SB20-025 Conservancy District Boards Art And Beautification Projects (Garcia (D)) [Buentello (D), Esgar (D)]
Fiscal Impact: None
Goal: Allow conservation boards to participate in water beautification projects and potentially offset some costs through federal income tax deductions.
Allows conservation boards to participate in artistic and beautification projects that improve aesthetics of waterways in their districts and consider this participation, and the development of parks and recreational facilities, a current expense of the district.
Additional Information: n/a
The purview of these conservation boards is to help conserve land through the development of parks and recreational facilities. It makes sense to also allow them to participate in projects that help waterways by making them more aesthetically pleasing, which will help increase the draw of an area to the public and make it easier to hold public support for conservation.

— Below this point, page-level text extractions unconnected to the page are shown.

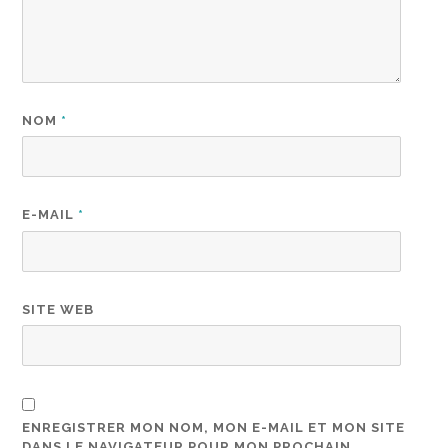
NOM
*
E-MAIL
*
SITE WEB
ENREGISTRER MON NOM, MON E-MAIL ET MON SITE
DANS LE NAVIGATEUR POUR MON PROCHAIN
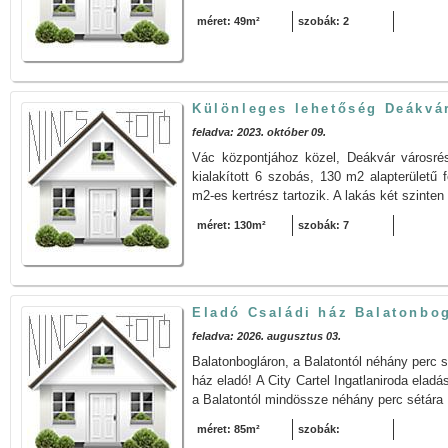
méret: 49m²
szobák: 2
Különleges lehetőség Deákvá
feladva: 2023. október 09.
Vác központjához közel, Deákvár városré
kialakított 6 szobás, 130 m2 alapterületű f
m2-es kertrész tartozik. A lakás két szinten
méret: 130m²
szobák: 7
Eladó Családi ház Balatonbo
feladva: 2026. augusztus 03.
Balatonbogláron, a Balatontól néhány perc s
ház eladó! A City Cartel Ingatlaniroda eladá
a Balatontól mindössze néhány perc sétára 
méret: 85m²
szobák:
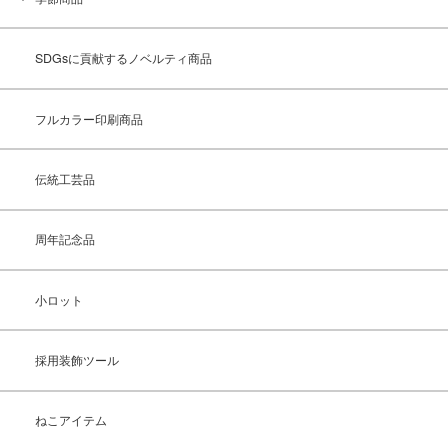
SDGsに貢献するノベルティ商品
フルカラー印刷商品
伝統工芸品
周年記念品
小ロット
採用装飾ツール
ねこアイテム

Allowing the districts to consider all of this activity a current expense allow them to offset some of the cost through federal income tax deductions.

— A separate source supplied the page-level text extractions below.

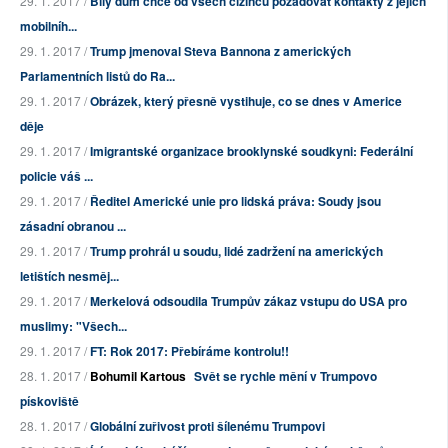
29. 1. 2017 /
Bílý dům chce od všech cizinců požadovat kontakty z jejich
mobilníh...
29. 1. 2017 /
Trump jmenoval Steva Bannona z amerických
Parlamentních listů do Ra...
29. 1. 2017 /
Obrázek, který přesně vystihuje, co se dnes v Americe
děje
29. 1. 2017 /
Imigrantské organizace brooklynské soudkyni: Federální
policie váš ...
29. 1. 2017 /
Ředitel Americké unie pro lidská práva: Soudy jsou
zásadní obranou ...
29. 1. 2017 /
Trump prohrál u soudu, lidé zadržení na amerických
letištích nesměj...
29. 1. 2017 /
Merkelová odsoudila Trumpův zákaz vstupu do USA pro
muslimy: "Všech...
29. 1. 2017 /
FT: Rok 2017: Přebíráme kontrolu!!
28. 1. 2017 /
Bohumil Kartous
Svět se rychle mění v Trumpovo
pískoviště
28. 1. 2017 /
Globální zuřivost proti šílenému Trumpovi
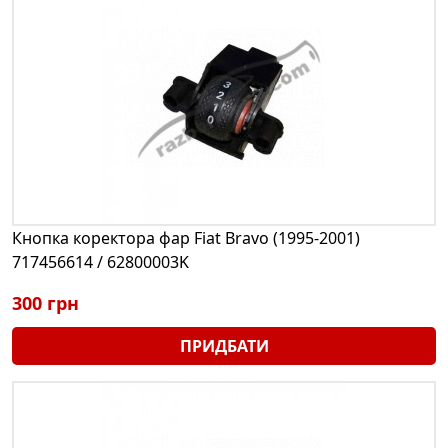
Кнопка коректора фар Fiat Bravo (1995-2001)
717456614 / 62800003K
300 грн
ПРИДБАТИ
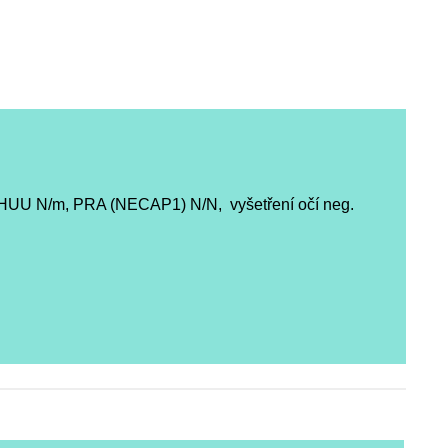
 HUU N/m, PRA (NECAP1) N/N, vyšetření očí neg.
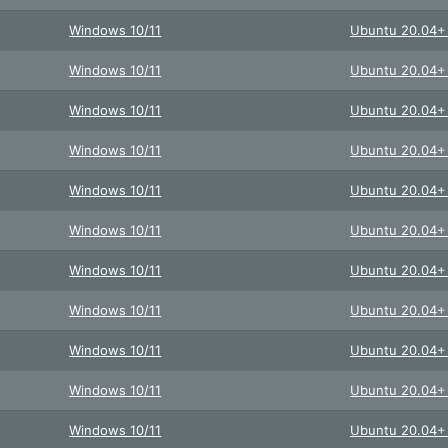
Windows 10/11
Ubuntu 20.04
Windows 10/11
Ubuntu 20.04
Windows 10/11
Ubuntu 20.04
Windows 10/11
Ubuntu 20.04
Windows 10/11
Ubuntu 20.04
Windows 10/11
Ubuntu 20.04
Windows 10/11
Ubuntu 20.04
Windows 10/11
Ubuntu 20.04
Windows 10/11
Ubuntu 20.04
Windows 10/11
Ubuntu 20.04
Windows 10/11
Ubuntu 20.04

Making the land look nicer is not a part of what these boards are supposed to be doing: protect land and property from water and help create parks and recreational facilities. That is it. Expanding the goal to include beautification is a stretch too far.
SB20-048 Study Strengthening Water Anti-Speculation Law (Donovan (D), Coram (R)) [Roberts (D), Catlin (R)]
From the Water Resources Review Committee
Fiscal Impact: None
Goal: Study how state water anti-speculation laws could be strengthened to prevent violations.
Creates a working group inside the department of natural resources to study our current anti-speculation water laws and how they could be strengthened. Report due by August 15, 2021.
Group to consist of current or former employees of the department from the state engineer’s office and the water conservation board appointed by the executive director, one or more current employees of the attorney general’s office, one or more current or former employees of the judicial department appointed by the chief justice of the state Supreme Court, and other stakeholders as the executive director determines would be helpful to promote the working group goals.
We are seeing some new types of water speculation that was not envisioned when the state constitution was written. We know it is happening and it affects a critical state resource. We need to pull together all of the people with a stake in this and come up with more modern solutions to preventing it. The bill directs the department of natural resources to include stakeholders who are helpful to promote the group, but leaves out the exact composition of the group because in the water community exact stakeholder groups end up becoming bloated and unworkable.
We know speculation is happening now and happening around the state so we need to bring solutions forward now, not convene a group to study the matter.
The stakeholder group is not totally defined and may end up excluding agriculture interests, who are the people most affected by speculation since they own over 80% of the water in the state, or conservation groups, who care deeply about this issue.